Aug 17, 2011
FDA lays out plan for enhancing regulatory science
The US Food and Drug Administration (FDA) today released a "Strategic Plan for Regulatory Science," a 37-page report that includes sections outlining the agency's plans to improve its scientific capabilities for ensuring food safety and evaluating medical countermeasures (MCMs) against biological, chemical, and other unconventional weapons. "As new discoveries yield increasingly complex products, this strategic plan ensures that our experts are equipped to make science-based decisions resulting in sound regulatory policy. It positions us to foster innovation through better science without compromising our high safety standard," FDA Commissioner Margaret Hamburg said in a press release. The food safety section says the FDA will be guided primarily by the recently enacted Food Safety Modernization Act (FSMA),which emphasizes prevention and risk-based priority setting. The plans for food safety calls for using centralized planning and performance measurement processes, improving internal and external information sharing, maintaining critical science capabilities, and cultivating expert institutional knowledge. On the MCM front, the plan notes that development of countermeasures is hindered by the lack of key scientific information, animal models, and methods for assessing safety and efficacy. The strategic plan enunciates four main goals for fostering MCM improvements: developing animal models for testing MCMs; modernizing tools to evaluate MCM safety, efficacy, and quality; developing biomarkers of diseases and conditions; and enhancing emergency communication.
Aug 17 FDA press release
Full text of FDA plan
WHO issues West Nile alert for Europe
The World Health Organization (WHO) said in a notice yesterday that five European countries reported cases of West Nile virus (WNV) infection from July through Aug 11. Rainfall and high temperatures have been conducive to an increased population of WNV-carrying mosquitoes, the report says.
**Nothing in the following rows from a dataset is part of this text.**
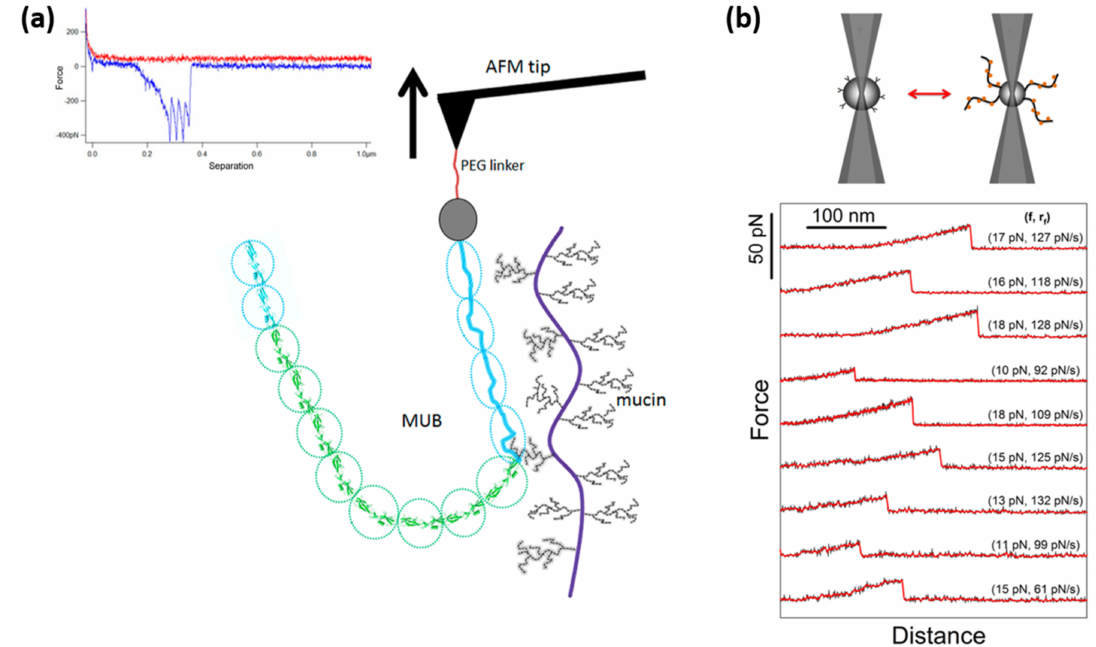
Figure 3. Non-pili based adhesions probed by AFM and OT. ( a ) AFM force curve and schematic representation of the interaction between a mucin-binding protein (MUB) from L. reuteri ATCC 53608 and mucins. The force curve shows four retract adhesion peaks corresponding to the unfolding of four type 1 MUB repeat domains (blue domains on the figure). Reprinted with permissions from [131]. ( b ) Schematic illustration of an OT system composed of two optically trapped beads functionalized with MUC1(ST), a mucin harboring α -NeuNAc(2-3) β -Gal(1-3) α -GalNAc-Ser/Thr glycans, and Macrophage galactose/N-acetylgalactosamine (GalNAc) specific lectin (MGL). The force diagram show typical force curves obtained when repeating approach–retract cycles for experimental series of MUC1(ST)–MGL. Reprinted with permissions from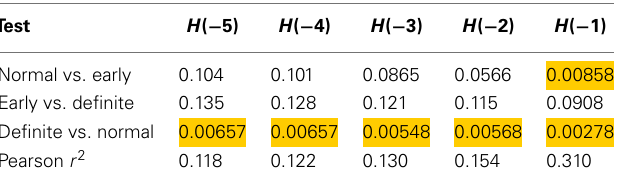
( λ ) and smaller Gaussian kernel smoothing with 43% of the vari- ance explained by the SD for discrimination between any of the groups with H ( −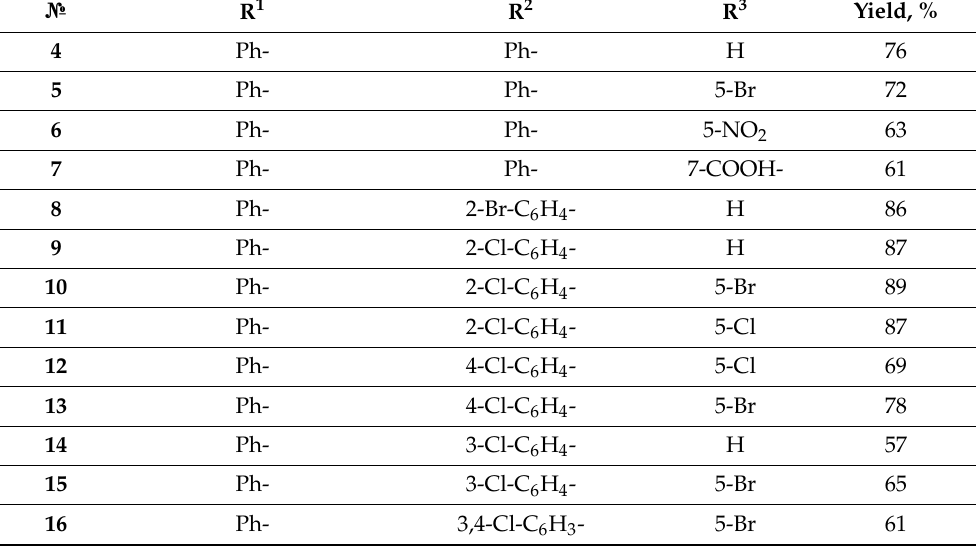
Table 1. Structures and yields of compounds 4 – 69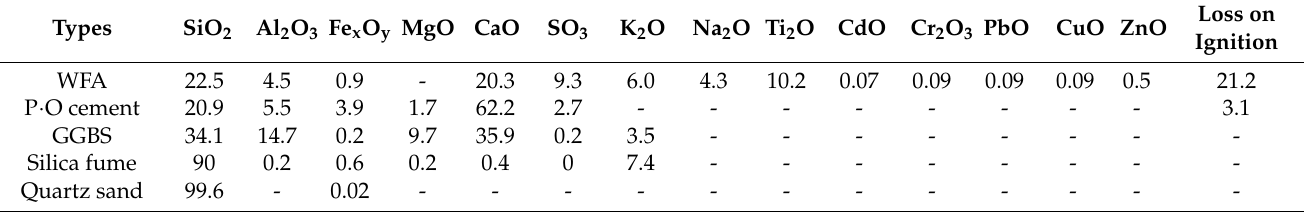
Table 2. Chemical composition (wt.%) of the cementitious materials used in this study.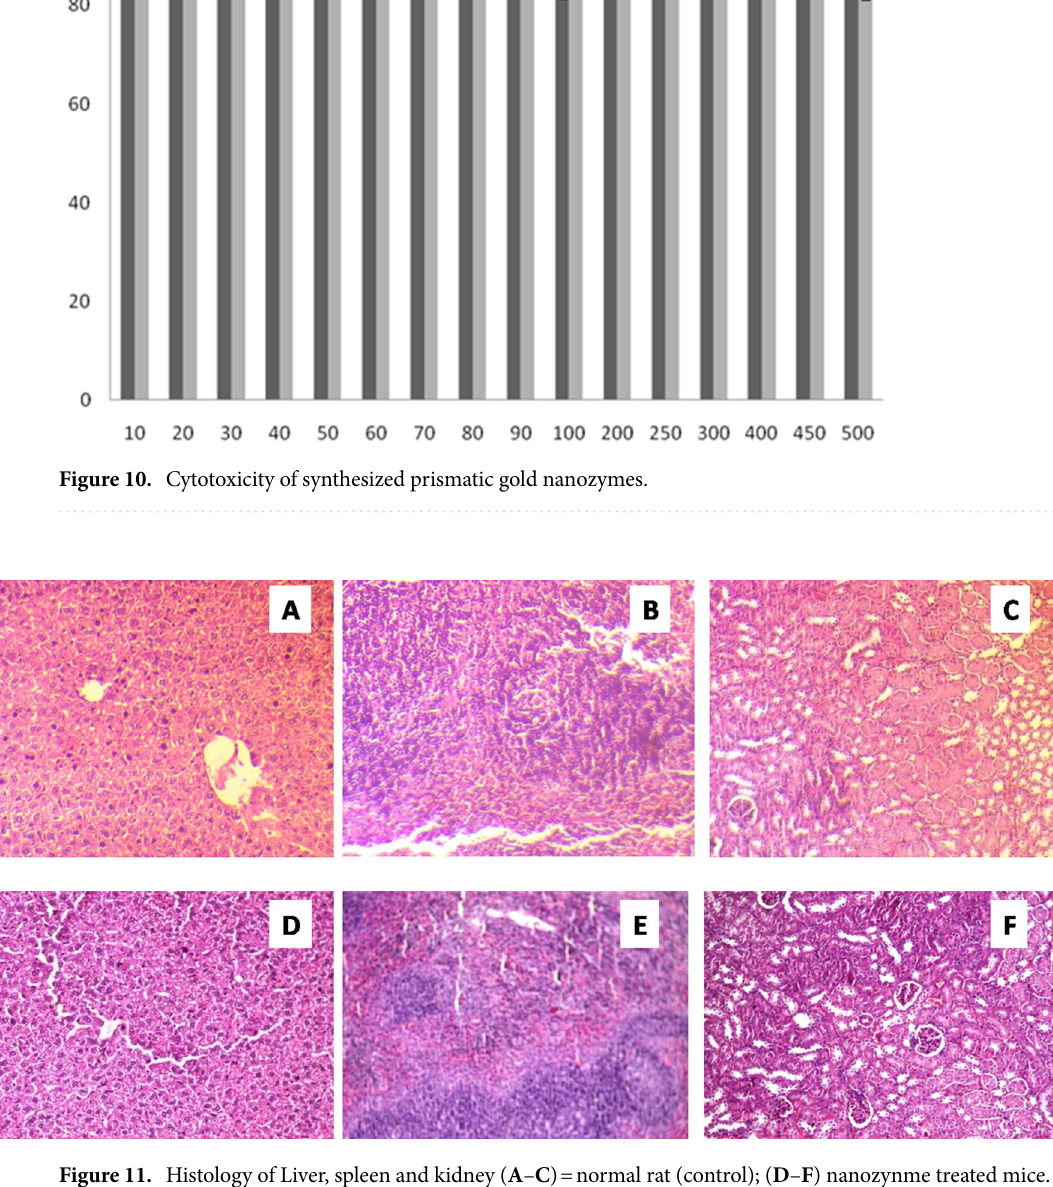
Figure 11. Histology of Liver, spleen and kidney ( A – C ) = normal rat (control); ( D – F ) nanozynme treated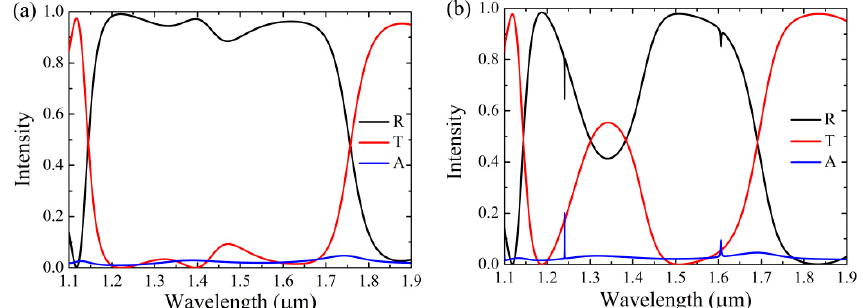
Figure 2. Spectral responses of the Si-based PCS under the TM-polarized normal incident wave. The parameters are: p = 690 nm, d 1 = 438 nm, d 2 = 249 nm, w = 345 nm. ( a ) s = 0. ( b ) s = 10 nm.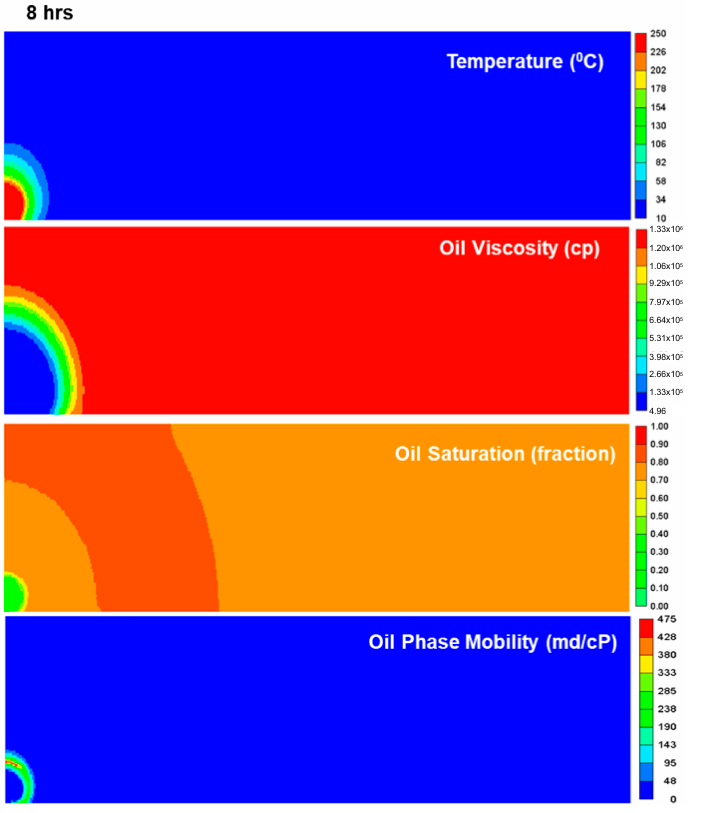
Figure 22. 2D images of the temperature, oil viscosity, oil saturation and oil phase mobility distributions of the HE model after 8 hours of steam injection. The height of the image has been exaggerated by two times.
Countries reporting cases are Albania (2), Greece (22), Israel (6), Romania (1), and the Russian Federation (11). The situation is being closely monitored, and the WHO is encouraging member states to undertake relevant public health measures to minimize the potential for and impact of WNV outbreaks.
Aug 16 WHO alert
Aug 16 WNV weekly map from European Centre for Disease Prevention and Control
US officials worried about possible ricin attack by Al Qaida
US officials are increasingly concerned that Al Qaida's branch in Yemen is trying to produce the potent poison ricin so they can pack it with explosives for attacks in the United States, according to a recent New York Times report. A speck of ricin, which is derived from castor beans, can kill if it gets into the lungs or blood stream. Intelligence officials said they have evidence that Al Qaida in the Arabian Peninsula is trying to move castor beans and processing agents to a site in Yemen's Shabwa province, which is under insurgents' control. Officials say the evidence suggests the group is trying to make ricin bombs to detonate in indoor spaces like airports, shopping malls, and subways. But they say there is no sign that an attack is imminent and also note that ricin's utility as a weapon is limited because it loses its potency in dry, sunny conditions and is not absorbed through the skin.